Experimental data are often affected by uncontrolled variables that make analysis and interpretation difficult. For spatiotemporal systems, this problem is further exacerbated by their intricate dynamics. Modern machine learning methods are particularly well suited for analyzing and modeling complex datasets, but to be effective in science, the result needs to be interpretable. We demonstrate an unsupervised learning technique for extracting interpretable physical parameters from noisy spatiotemporal data and for building a transferable model of the system. In particular, we implement a physics-informed architecture based on variational autoencoders that is designed for analyzing systems governed by partial differential equations. The architecture is trained end to end and extracts latent parameters that parametrize the dynamics of a learned predictive model for the system. To test our method, we train our model on simulated data from a variety of partial differential equations with varying dynamical parameters that act as uncontrolled variables. Numerical experiments show that our method can accurately identify relevant parameters and extract them from raw and even noisy spatiotemporal data (tested with roughly 10% added noise).
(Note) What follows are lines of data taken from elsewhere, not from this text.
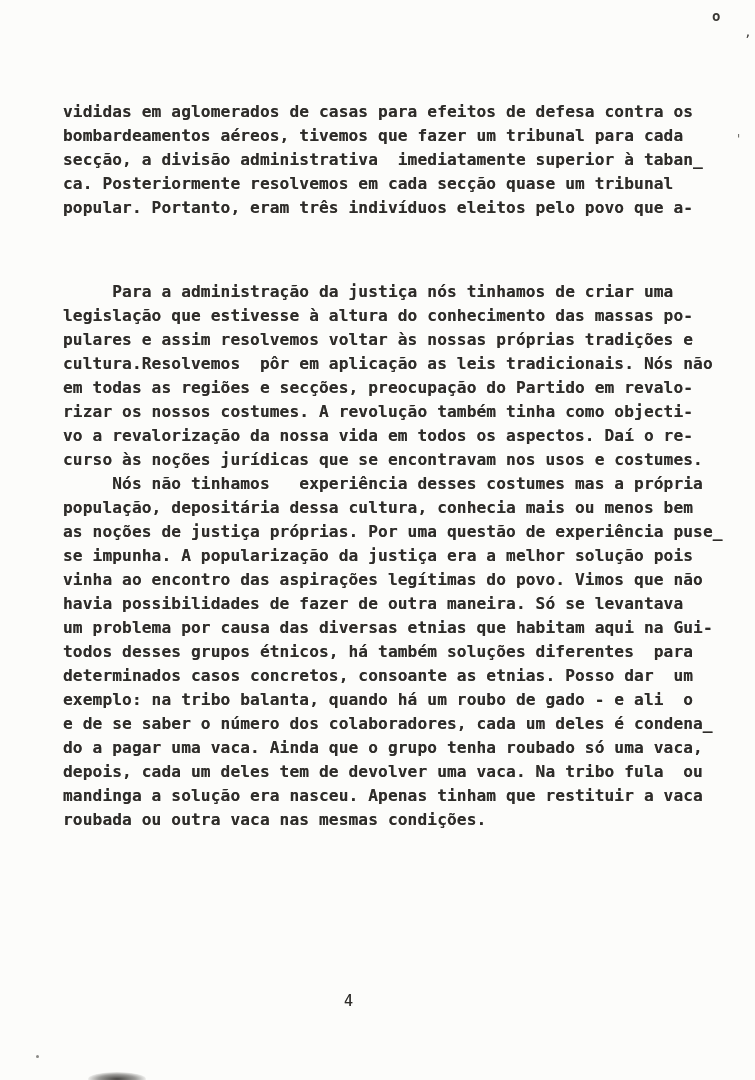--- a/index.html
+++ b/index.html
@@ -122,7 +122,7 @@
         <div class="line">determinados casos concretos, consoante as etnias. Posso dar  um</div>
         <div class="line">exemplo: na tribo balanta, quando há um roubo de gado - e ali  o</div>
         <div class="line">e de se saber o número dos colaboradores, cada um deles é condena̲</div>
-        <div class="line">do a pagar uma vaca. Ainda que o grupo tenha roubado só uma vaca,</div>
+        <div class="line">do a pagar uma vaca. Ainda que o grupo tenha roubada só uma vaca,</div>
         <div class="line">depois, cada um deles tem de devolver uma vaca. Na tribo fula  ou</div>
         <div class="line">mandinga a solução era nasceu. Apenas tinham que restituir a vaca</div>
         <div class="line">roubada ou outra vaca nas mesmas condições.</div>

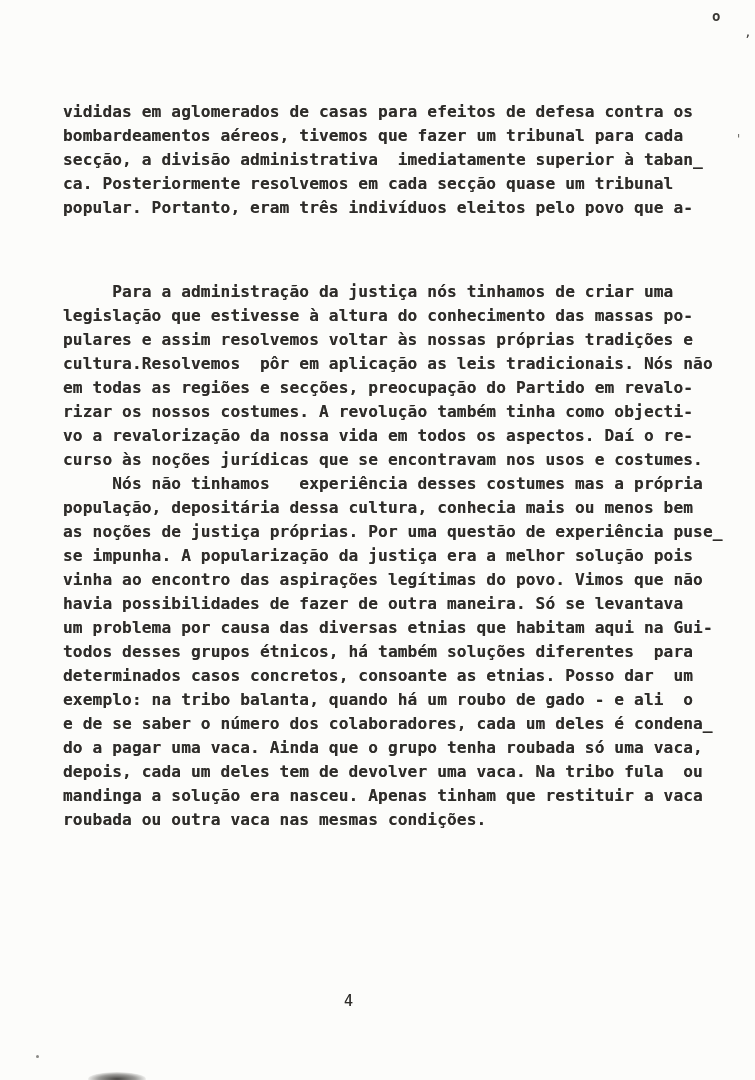--- a/index.html
+++ b/index.html
@@ -124,7 +124,7 @@
         <div class="line">e de se saber o número dos colaboradores, cada um deles é condena̲</div>
         <div class="line">do a pagar uma vaca. Ainda que o grupo tenha roubada só uma vaca,</div>
         <div class="line">depois, cada um deles tem de devolver uma vaca. Na tribo fula  ou</div>
-        <div class="line">mandinga a solução era nasceu. Apenas tinham que restituir a vaca</div>
+        <div class="line">mandinga a solução era outra. Apenas tinham que restituir a vaca</div>
         <div class="line">roubada ou outra vaca nas mesmas condições.</div>
       </div>
   </div>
These extracted parameters correlate well (linearly withR2>0.95) with the ground truth physical parameters used to generate the datasets. We then apply this method to nonlinear fiber propagation data, generated by an ab initio simulation, to demonstrate its capabilities on a more realistic dataset. Our method for discovering interpretable latent parameters in spatiotemporal systems will allow us to better analyze and understand real-world phenomena and datasets, which often have unknown and uncontrolled variables that alter the system dynamics and cause varying behaviors that are difficult to disentangle.

Plain Language Summary

Scientists have long strived not only to model and predict complex systems, such as fluid flow and electromagnetism, but also to break them down and understand their fundamental aspects. However, in the face of complex and chaotic dynamics, like those governing weather phenomena, it becomes very difficult to distinguish between the inherent dynamics and changes caused by varying external influences. In such an uncontrolled setting, scientists are in need of new tools to help them disentangle these effects and understand the underlying physics. Applying recent advances in machine learning combined with a physics-informed model design, we demonstrate precisely such a tool, providing the ability to automatically extract interpretable parameters that govern the changes in dynamics seen in the data.

Though machine learning is traditionally thought of as a black-box method used for image recognition or time-series prediction, modern unsupervised learning techniques can be adapted to provide interpretable results for physical systems by incorporating key physical constraints. Specializing in datasets from spatiotemporal systems, our method is designed to extract interpretable physical parameters and to provide a tunable predictive model of the dynamics, all without prior knowledge of the underlying system. For example, given raw data generated by a chaotic model for a flame front, we show that our method automatically identifies and extracts a varying viscosity damping parameter that controls the propagation dynamics.

Our method is an example of how data-driven techniques can provide scientists with new tools for predicting and understanding the physics behind complex dynamical systems.